I’m not on Facebook, but I think that this is a really interesting piece of news. The biggest
thing that makes Facebook unusable (and which also affects Twitter) is that people will post every little banal thing that comes to their mind. I don’t care what
you’re eating for your lunch. I don’t want to read the lyrics of some song that must have been written for you. I really can’t stand your
chain messages (for a while there, after I hadn’t received any by email for a few years, I hoped that they’d died out… but it turns out that they just moved to Facebook instead). If
you’re among my friends, I know that you have some pretty smart and interesting things to say… but unless I’m willing to spend hours sifting through the detritus it’s buried in, I’ll
never find it.
But this might work. If the price sweet spot can be found, and it’s marketed right, then this kind of feature might make services like Facebook more tolerable. When you’re writing about
a cute picture of the cat you’ve seen, that’s fine. And when you write something I might care about, you can tick the “this is actually relevant” box. You’ll have to pay a few pence,
but at least you know I’ll see it. And if I want to churn through reams of “X likes Chocolate” (who doesn’t?) and “Y is… in a queue
for the bus” then I can turn off the “only relevant things” mode and waste some time.

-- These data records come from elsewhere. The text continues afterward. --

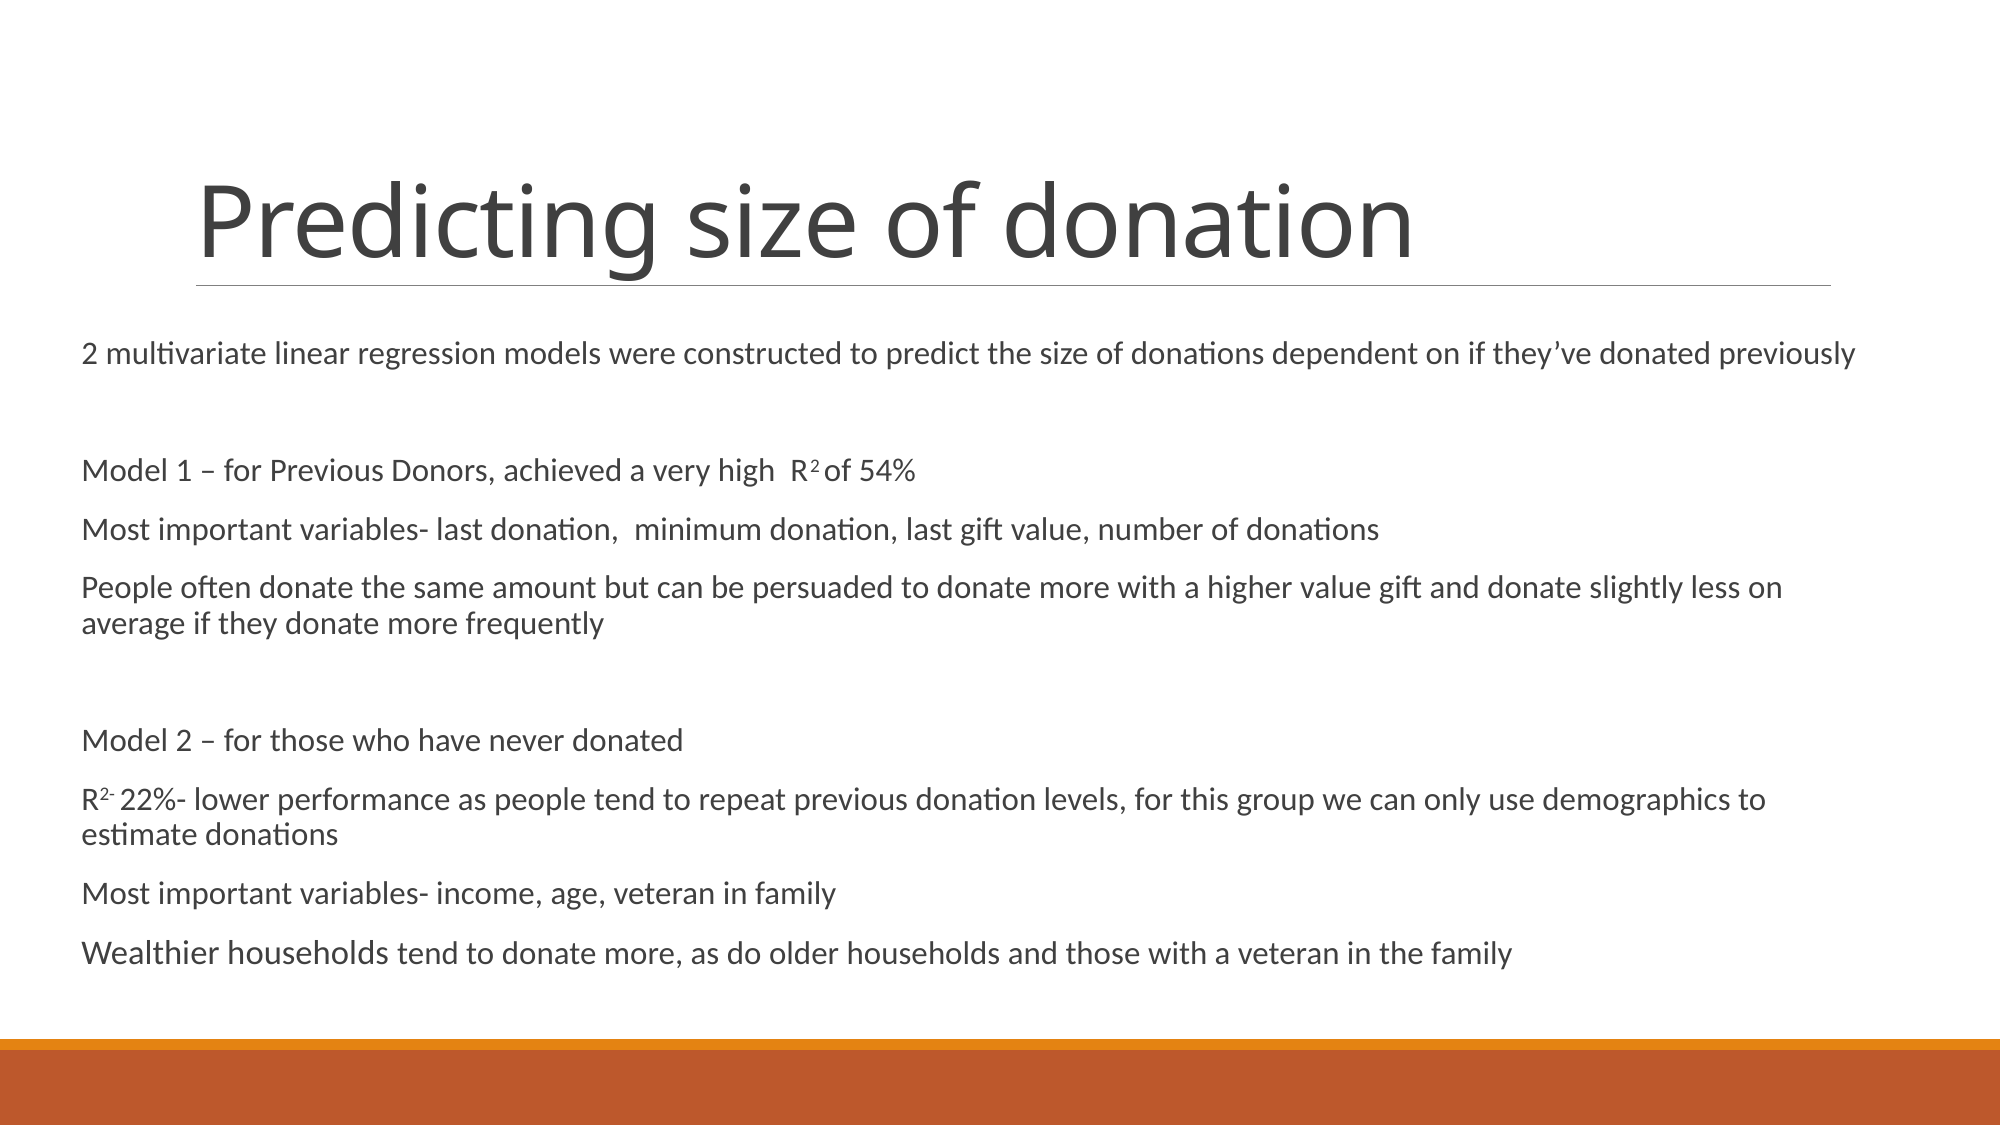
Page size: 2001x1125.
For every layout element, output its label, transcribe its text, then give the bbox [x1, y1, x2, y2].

list 2 multivariate linear regression models were constructed to predict the size of donations dependent on if they’ve donated previously Model 1 – for Previous Donors, achieved a very high R2 of 54% Most important variables- last donation, minimum donation, last gift value, number of donations People often donate the same amount but can be persuaded to donate more with a higher value gift and donate slightly less on average if they donate more frequently Model 2 – for those who have never donated R2- 22%- lower performance as people tend to repeat previous donation levels, for this group we can only use demographics to estimate donations Most important variables- income, age, veteran in family Wealthier households tend to donate more, as do older households and those with a veteran in the family [66, 328, 1884, 989]
title Predicting size of donation [180, 47, 1830, 285]
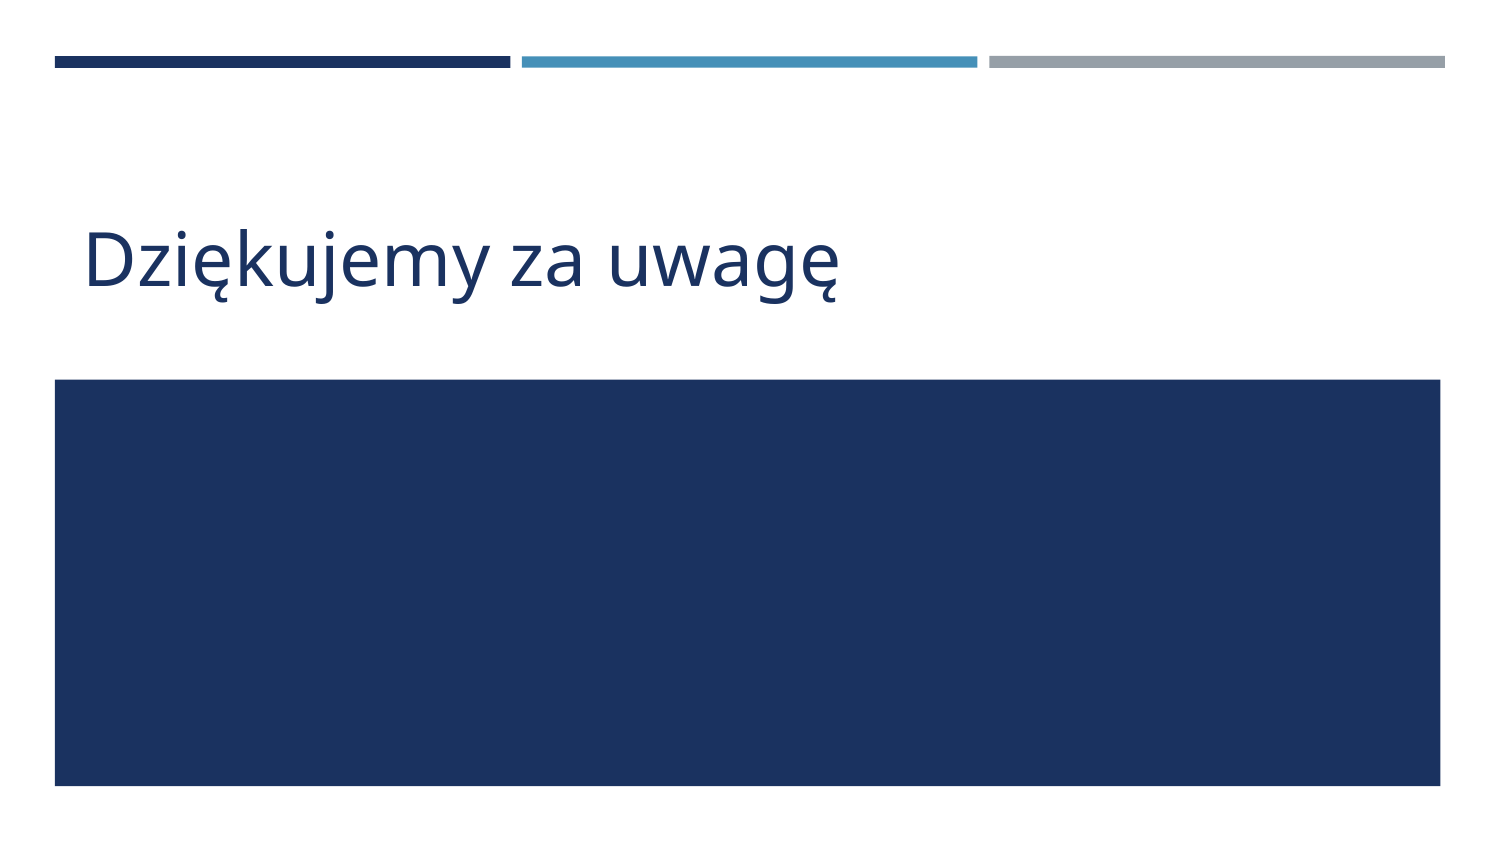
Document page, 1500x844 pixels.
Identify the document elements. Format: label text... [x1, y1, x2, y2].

title Dziękujemy za uwagę [71, 125, 1424, 307]
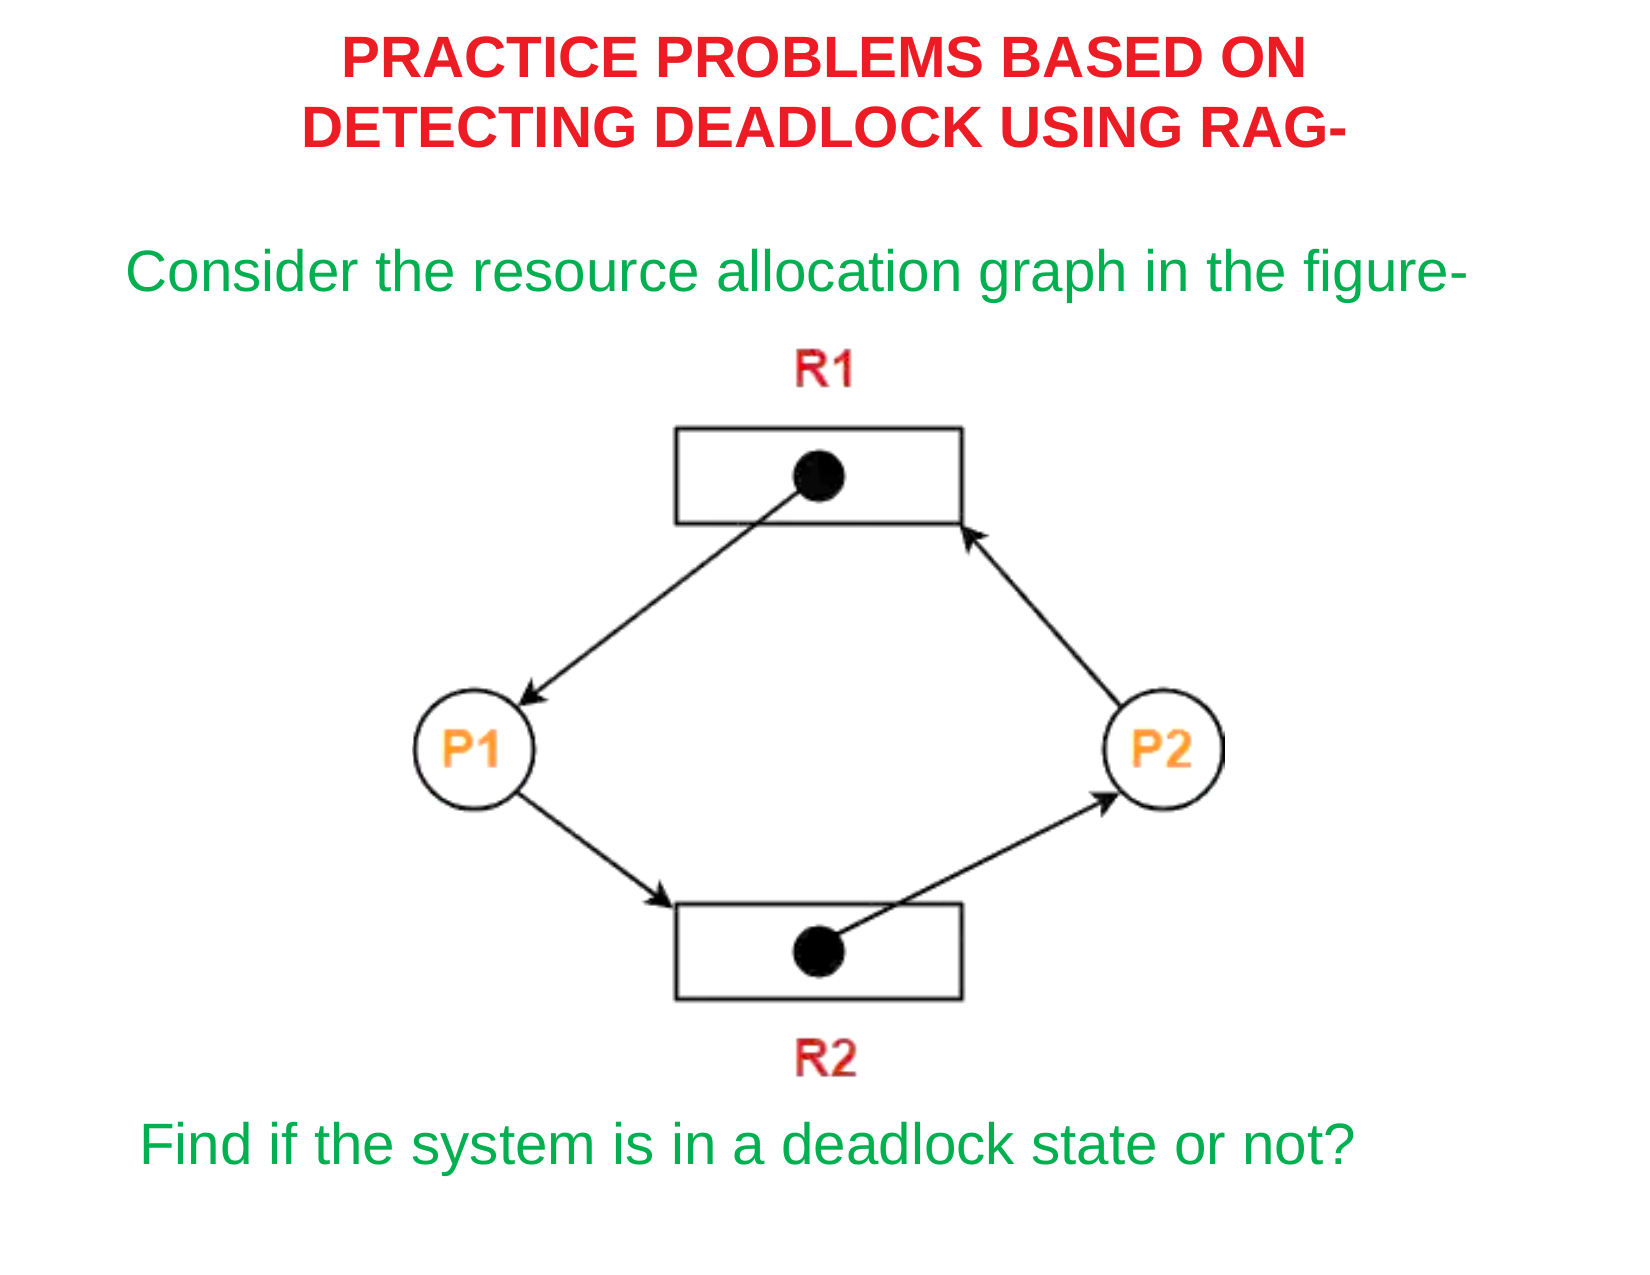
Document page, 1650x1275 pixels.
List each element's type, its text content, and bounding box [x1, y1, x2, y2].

The problem is that the sweet spot will vary from person to person, and there’s no way to work around that. Big Bucks Bob can probably afford to pay a couple of pounds every time he
wants to push some meme photo to the top of your feed, but Poor Penniless Penny can’t even justify ten pence to make sure that all of her friends hear about her birthday party.
It’s a pity that it won’t work, because a part of me is drawn to the idea that economic theory can help to improve the signal-to-noise ratio in our information-saturated lives. Turning
my attention to email: of all the cost-based anti-spam systems, I was always quite impressed with Hashcash (which Microsoft seem to be reinventing with their Penny Black project). The idea is that your computer does some hard-to-do (but easy-to-verify) computational work for each
and every email that it sends. But in its own way, Hashcash has a similar problem to Facebook’s new system: the ability to pay of a sender is not directly proportional to
their relevance to the recipient. If my mother wants to send me an email from her aging smartphone, should she have to wait for several minutes while it processes and
generates an “e-stamp”, just because – if it were made any faster – spammers with zombie networks of computers could do so too easily?